Comparative Politics
Populism
Methods
Electoral Behaviour
Martin Dolezal
Universität Salzburg
Martin Dolezal
Universität Salzburg

Abstract

Scholars of populist parties and their voters have started to explore the relevance of populist attitudes for party choice only recently. While these studies have typically aggregated various aspects of populism in a one-dimensional measure, the proposed paper follows the ideational approach more closely by distinguishing three sub-dimensions of populism: people-centrism, anti-elitism, and Manichaeism. Based on a dataset covering recent national elections in eleven European countries (Austria, Finland, France, Germany, Greece, Hungary, Ireland, Italy, Lithuania, the Netherlands, and the United Kingdom), it explores how important populist attitudes were for voters of populist parties compared to rival concepts such as policy, protest, and economic voting. Following extant research, populist parties as well as their left- and right-wing subtypes are initially treated as belonging to distinctive categories that distinguish them from all other, i.e. non-populist parties.
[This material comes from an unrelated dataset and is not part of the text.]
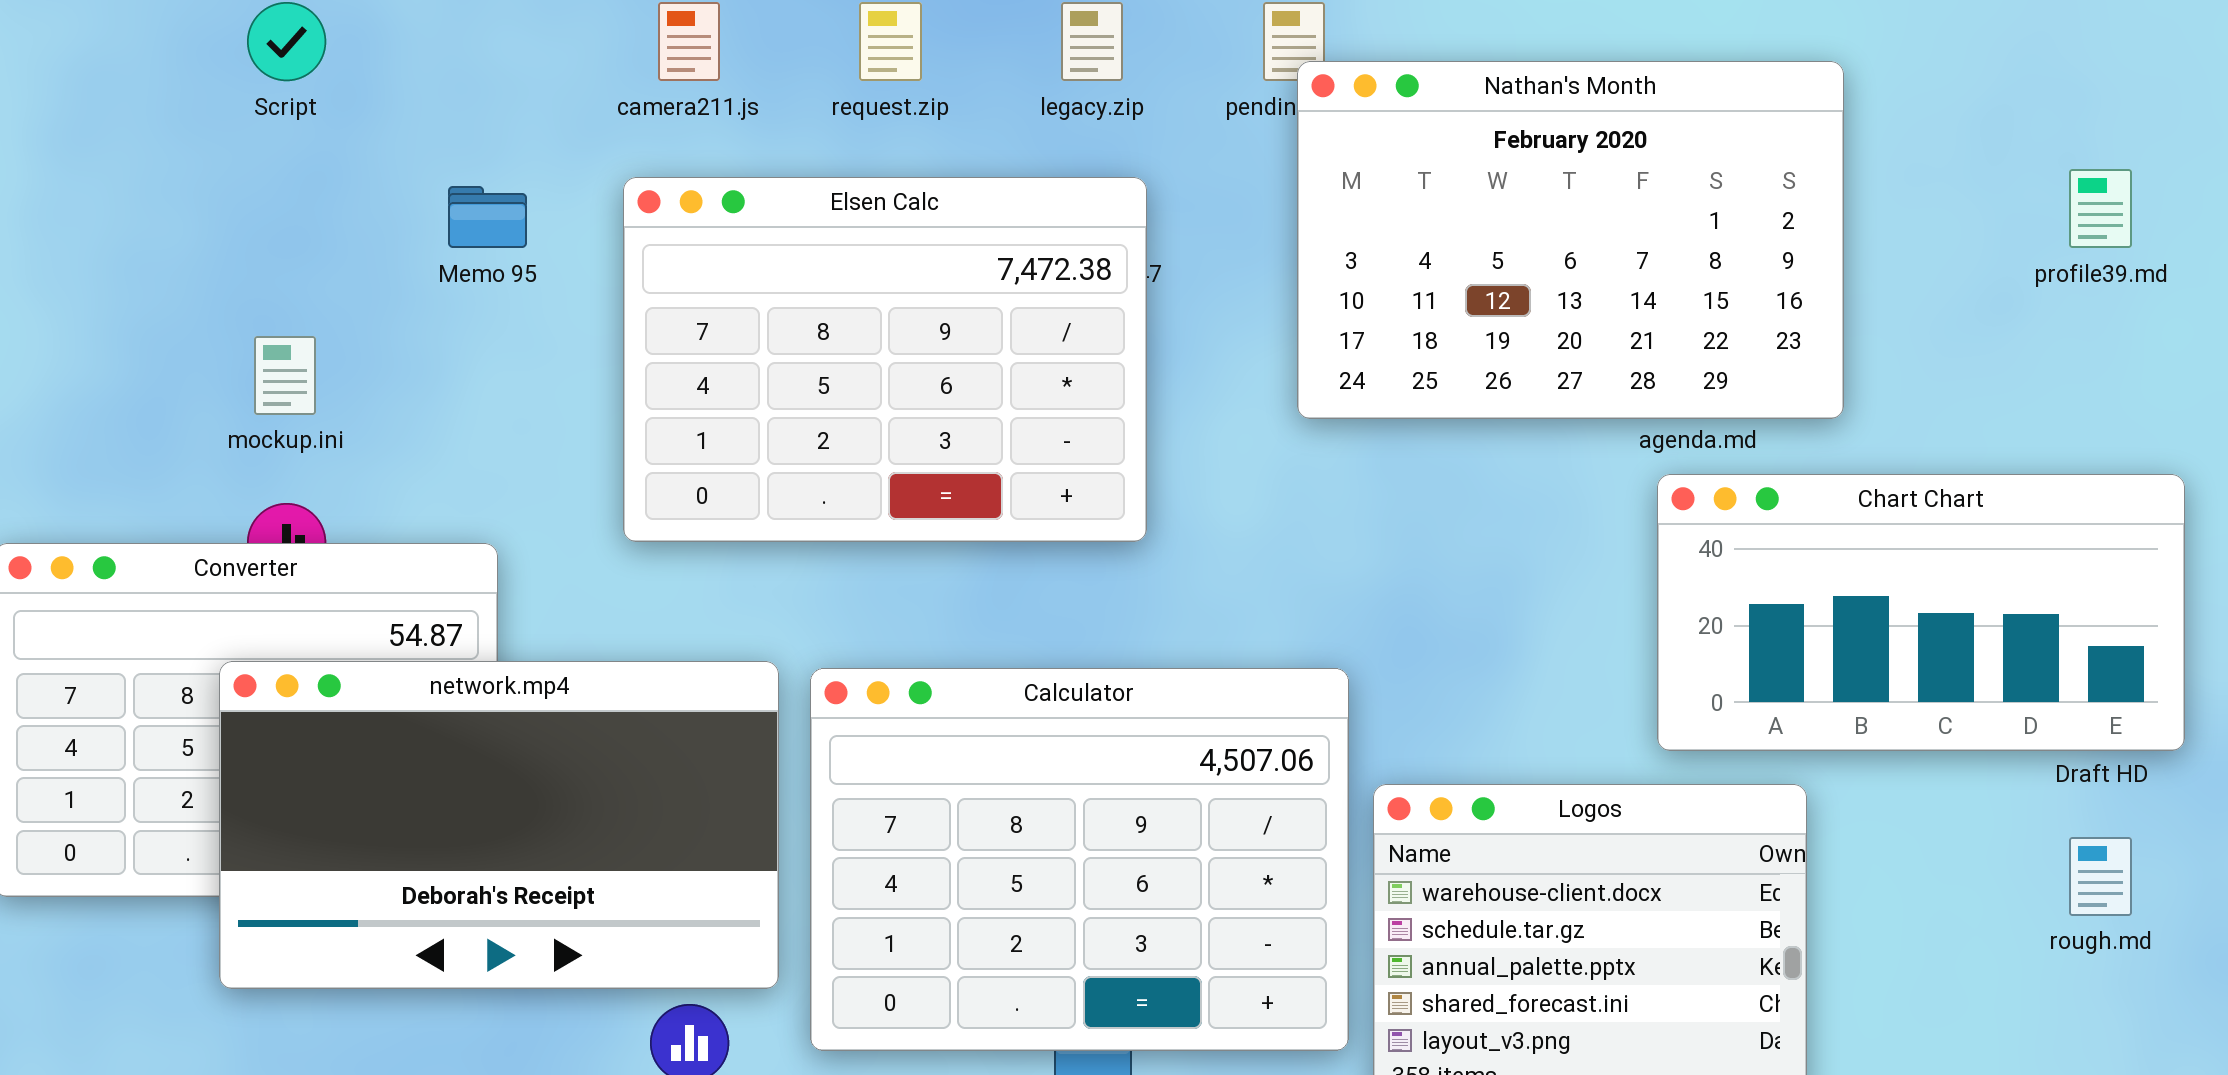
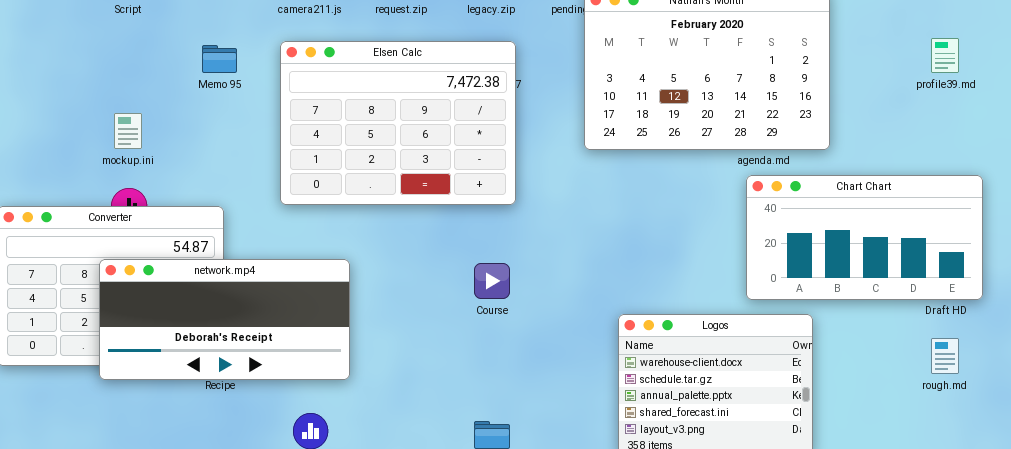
network.mp4: [219,661,779,989] -> [99,259,350,380], resized
Calculator: [810,668,1349,1051] -> none, closed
In an additional step of the analysis, by contrast, estimates of the degree of populism in all parties produced by two waves of the Chapel Hill expert survey will be used as dependent variable. Whether party populism is understood as a categorical or quantitative concept, preliminary results suggest that populist attitudes are important predictors of vote choice for all variants of contemporary populism, irrespective of their “thick” host ideology. However, among these attitudes, people-centrism and anti-elitism are more important than having a Manichaean notion of the nature of politics. Crucially however, support for the latter tends to differentiate right-wing from left-wing populist voters.